Pet insurance is here to help financially if your pet gets sick or has an accident. With vet bills being so expensive these days, pet insurance can literally be the difference between life and death.
You pay a monthly premium for the reassurance and security so if the worst does happen, your insurance company will cover most of the costs.
Your premium and the amount the insurer pays will depend on what you choose for things like your deductible and reimbursement percentage upon enrollment.
With the majority of pet insurance, you’ll have to pay the whole vet bill out of your own pocket and then claim the money back, minus the deductible and copay you’ve selected. Paw Protect features the ability to apply for Paytient – an interest-free line of credit allowing the user to pay vet bills* up-front, reducing the need to draw on savings or use an expensive credit card.

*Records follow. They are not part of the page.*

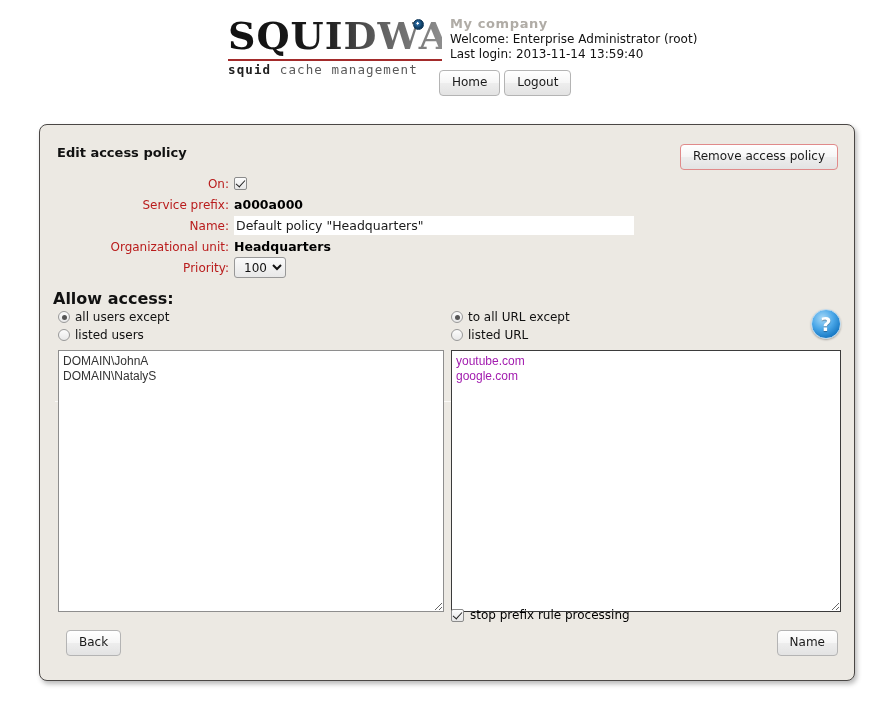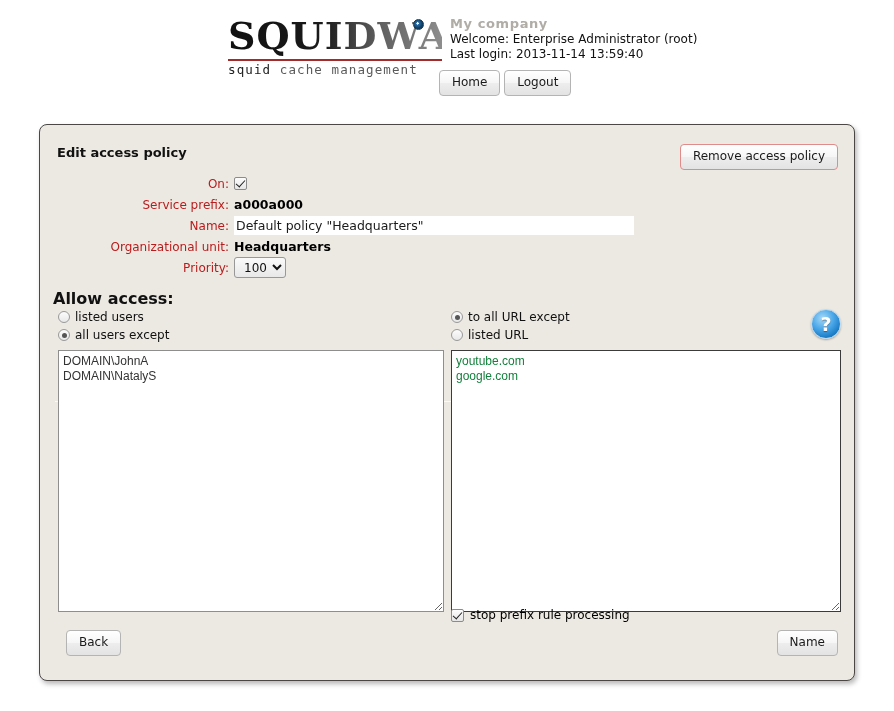"squid" .logo-sub .dark { font-weight: normal -> bold }
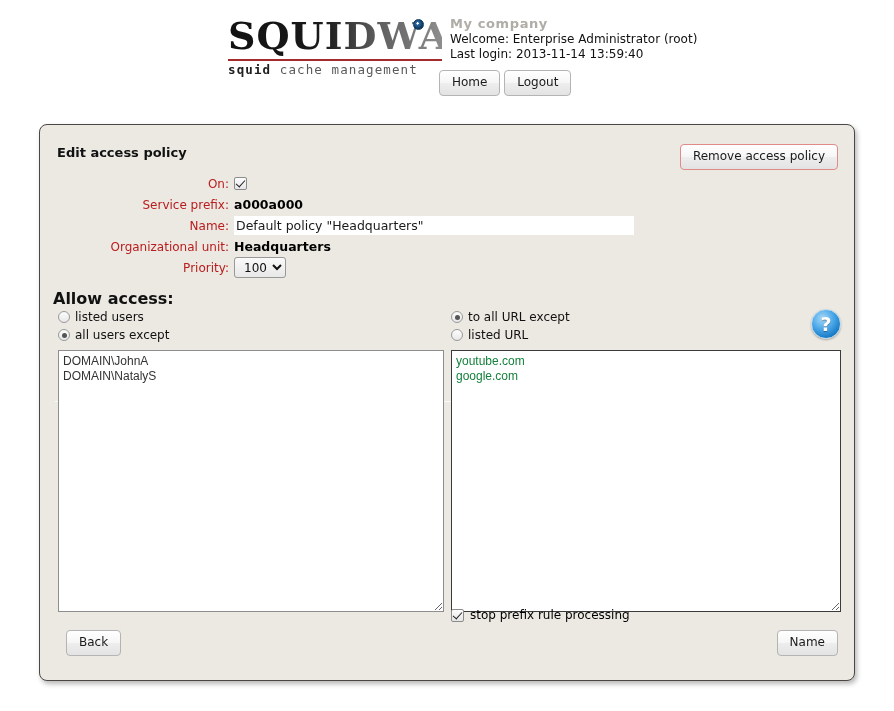"listed users" div.radio-row { order: before "all users except" -> after "all users except" }
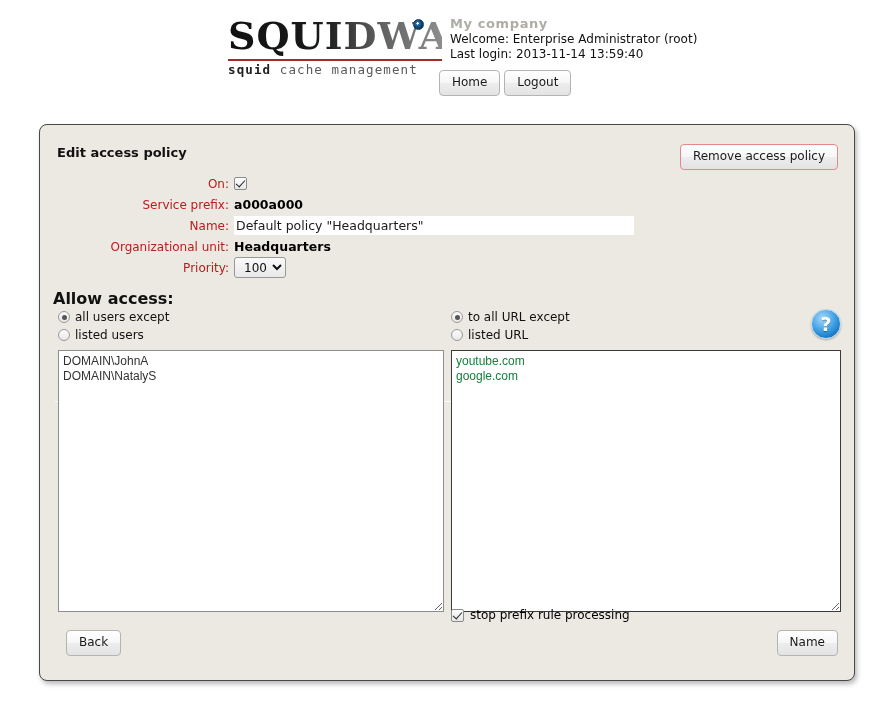"youtube.com" textarea.list-area.focused { color: #15803d -> #a21caf }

How much will pet insurance cost me?
When looking for insurance quotes, you’ll be asked for your ZIP code and some details of your beloved pet such as breed and age. This information is needed because the cost of vet bills can really vary – the price of the same surgery might be four times more in California than Wyoming.
Then you’ll choose your reimbursement percentage – usually between 70% and 90% – and annual deductible amount. You’ll also select an annual coverage limit, which can range from $5,000 to no limit at all.
These details will determine the monthly or annual premium you pay for pet insurance coverage and the amount you’ll be reimbursed for covered claims.
What deductible and reimbursement level should I choose?
Think about your budget when choosing your policy. How much can you afford monthly, and how much can you afford to pay up-front out of your own pocket if you got an unexpected vet bill?
For example, you might struggle to pay a $250 deductible on top of an emergency vet bill but be able to afford an extra $25 per month. If that’s the case, you might want to select a lower deductible.
On the flip side, if you’re willing to pay a higher deductible, your premium will be lower.
Although the name would leave you to believe otherwise, the deductible does not get deducted from your vet bill – it’s the amount you’re responsible for paying before your insurance kicks in.
You might also want to think about how much you’d like to be reimbursed when making a claim. If your pet’s bill came to $2500, would a 70% reimbursement of $1,750 be enough? If not, you could increase your reimbursement percentage and pay a higher premium.